Is he telling us all "build bomb shelters," or even "get out of iron ore stocks"?
No - the problem can all apparently be dealt with by puffing out the national chest and elevating the national chin so that our manly national willpower deters all aggressors.
As Home Affairs secretary Mike Pezzullo says, free nations "again hear the beating drums" of war, and Australia must be prepared "to send off, yet again, our warriors to fight".
Australia is showing the way to the future by spending half a billion dollars on an enlarged war memorial showing how Diggers always win, war crimes happen to other people and civilian casualties are just NPCs (non-player characters).
It's possible that China, which lost 16 million people in World War II and half a million soldiers in Korea, takes these matters a bit more seriously, but that just shows how primitive its media infrastructure is.
I agree with Dutton, too (that's unusual), that the chance that such a battle would escalate into an atomic exchange that would exterminate human life on earth through nuclear winter is low enough to be disregarded - well under 10 per cent, I'd estimate.
If this war is like all our other post-1945 outings we'll just send over a couple of thousand special forces soldiers to back up our strategic partners, showing the flag, coalitioning the willing and not worrying too much about why we're there or who wins in the end. It's the Australian way!
Dutton is also taking steps to support our allies in this particular martial arts challenge by hosting more Marines in the Northern Territory.
Unsympathetic critics might say that if Dutton really believed a war was on the cards, he'd be doing a bit more.
But I'm entirely on his side in this one; anything Australia could conceivably do would be swept aside like a bug on a windscreen in any case, so why put in the hard yakka when it's press releases that really impress the electorate?
If they're sensible, the conflicting parties are going to have this one on Zoom anyway, and if they aren't, nothing's going to matter any more (see "nuclear winter", above).

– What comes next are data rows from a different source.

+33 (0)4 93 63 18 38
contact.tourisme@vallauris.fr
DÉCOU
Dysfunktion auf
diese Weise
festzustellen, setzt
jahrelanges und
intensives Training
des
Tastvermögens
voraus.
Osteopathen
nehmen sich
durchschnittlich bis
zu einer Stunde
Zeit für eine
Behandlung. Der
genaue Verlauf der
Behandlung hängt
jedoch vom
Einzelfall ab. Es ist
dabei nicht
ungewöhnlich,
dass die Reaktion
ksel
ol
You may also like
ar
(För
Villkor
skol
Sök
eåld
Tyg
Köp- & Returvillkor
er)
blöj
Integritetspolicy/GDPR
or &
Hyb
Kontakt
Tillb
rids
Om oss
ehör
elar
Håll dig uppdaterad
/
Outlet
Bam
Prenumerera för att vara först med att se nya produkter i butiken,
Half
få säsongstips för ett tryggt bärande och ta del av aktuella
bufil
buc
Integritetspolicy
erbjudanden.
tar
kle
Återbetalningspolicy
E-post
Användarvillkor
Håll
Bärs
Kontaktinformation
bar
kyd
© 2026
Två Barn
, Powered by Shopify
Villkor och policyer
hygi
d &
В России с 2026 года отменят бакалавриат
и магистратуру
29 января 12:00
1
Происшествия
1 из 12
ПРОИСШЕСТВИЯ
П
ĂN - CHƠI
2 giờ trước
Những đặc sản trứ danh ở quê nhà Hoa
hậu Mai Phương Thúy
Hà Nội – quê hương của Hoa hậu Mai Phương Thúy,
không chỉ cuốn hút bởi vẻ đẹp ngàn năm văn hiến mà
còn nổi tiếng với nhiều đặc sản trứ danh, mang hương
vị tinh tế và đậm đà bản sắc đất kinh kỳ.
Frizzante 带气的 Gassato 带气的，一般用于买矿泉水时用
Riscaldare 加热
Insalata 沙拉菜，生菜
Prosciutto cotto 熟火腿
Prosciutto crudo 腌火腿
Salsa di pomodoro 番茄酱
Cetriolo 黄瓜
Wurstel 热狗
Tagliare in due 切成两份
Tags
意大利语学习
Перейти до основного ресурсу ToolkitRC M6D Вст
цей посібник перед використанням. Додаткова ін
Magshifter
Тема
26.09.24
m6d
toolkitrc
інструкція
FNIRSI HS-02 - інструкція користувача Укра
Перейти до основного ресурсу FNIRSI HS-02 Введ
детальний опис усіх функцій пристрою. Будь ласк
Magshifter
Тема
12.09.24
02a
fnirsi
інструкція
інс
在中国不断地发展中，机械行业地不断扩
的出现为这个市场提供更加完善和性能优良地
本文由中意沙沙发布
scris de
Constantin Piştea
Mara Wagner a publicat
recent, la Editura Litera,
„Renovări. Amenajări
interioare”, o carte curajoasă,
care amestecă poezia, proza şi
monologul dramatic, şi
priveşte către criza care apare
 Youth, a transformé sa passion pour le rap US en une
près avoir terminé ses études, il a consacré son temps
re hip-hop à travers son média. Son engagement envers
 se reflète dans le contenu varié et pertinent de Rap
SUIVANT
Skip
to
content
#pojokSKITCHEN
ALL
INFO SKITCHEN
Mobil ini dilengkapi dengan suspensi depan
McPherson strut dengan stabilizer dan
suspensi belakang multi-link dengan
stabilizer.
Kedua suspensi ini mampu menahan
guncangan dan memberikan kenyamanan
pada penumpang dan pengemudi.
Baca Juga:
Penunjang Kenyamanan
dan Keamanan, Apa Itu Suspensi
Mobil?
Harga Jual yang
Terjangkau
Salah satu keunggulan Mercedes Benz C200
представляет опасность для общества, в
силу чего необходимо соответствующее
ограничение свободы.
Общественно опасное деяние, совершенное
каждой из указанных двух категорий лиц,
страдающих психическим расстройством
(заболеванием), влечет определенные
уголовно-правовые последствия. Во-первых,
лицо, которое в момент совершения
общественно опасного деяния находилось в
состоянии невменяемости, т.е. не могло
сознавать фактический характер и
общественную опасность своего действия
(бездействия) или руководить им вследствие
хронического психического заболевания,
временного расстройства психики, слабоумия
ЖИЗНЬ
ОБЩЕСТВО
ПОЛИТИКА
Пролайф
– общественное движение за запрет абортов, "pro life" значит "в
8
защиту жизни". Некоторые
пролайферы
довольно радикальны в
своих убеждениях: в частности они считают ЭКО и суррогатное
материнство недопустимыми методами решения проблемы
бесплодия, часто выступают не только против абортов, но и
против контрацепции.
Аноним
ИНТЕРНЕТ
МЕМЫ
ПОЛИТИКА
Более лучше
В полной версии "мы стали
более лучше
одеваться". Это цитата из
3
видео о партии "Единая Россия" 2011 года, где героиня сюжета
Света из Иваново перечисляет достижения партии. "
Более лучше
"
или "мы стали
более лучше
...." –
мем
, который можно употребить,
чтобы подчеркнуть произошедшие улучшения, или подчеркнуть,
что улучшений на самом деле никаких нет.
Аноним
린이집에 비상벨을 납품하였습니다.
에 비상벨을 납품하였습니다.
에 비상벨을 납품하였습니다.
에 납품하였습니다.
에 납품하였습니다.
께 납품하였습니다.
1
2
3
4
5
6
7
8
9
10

And yet, and yet ... What if the worst does happen?
What if being at war with China affects our thermal coal exports? What if some of the billion or so civilians under bombing attack try to reach asylum in Australia by boat?
What if the other side treacherously takes out every Australian naval vessel bigger than a surfboard within 20 minutes of the declaration of hostilities? Where would we take our photo ops then?
Australia hasn't been successfully invaded since 1788, and only the refugees among us have any recent experience of mass graves, carpet bombing, rationing, landmine casualties, detention camps, military justice, sucking chest wounds, burning hospitals, strafed highways, prisoners being shot, women being mass-raped, towns being razed, and all the other things that distinguish big-boy wars from your average Australian political campaign.
I'm sure Dutton knows the difference. I think. I hope. I'd even pray, if that'd get me a hearing with this government.
Have you really, really thought this through? All the way? What sort of body count, when we get down to brass tacks, are you contemplating? I mean, war with China?
Actually, my main worry here isn't being unpopular, it's being snatched off the street to face an in-camera trial for leaking state secrets. Ask Witness K! I'm wearing my pyjamas under this suit.
There are two ways to build national unity.
One is to build consensus though supporting the engagement of communities in open debate - and, yes, I know that's difficult.
The other is by whipping up panic about external threats, which is as easy as falling off a log.
A log that's got a two-million-strong military. What could possibly go wrong?
Denis Moriarty is group managing director of Our Community, a social enterprise helping Australia's not-for-profits.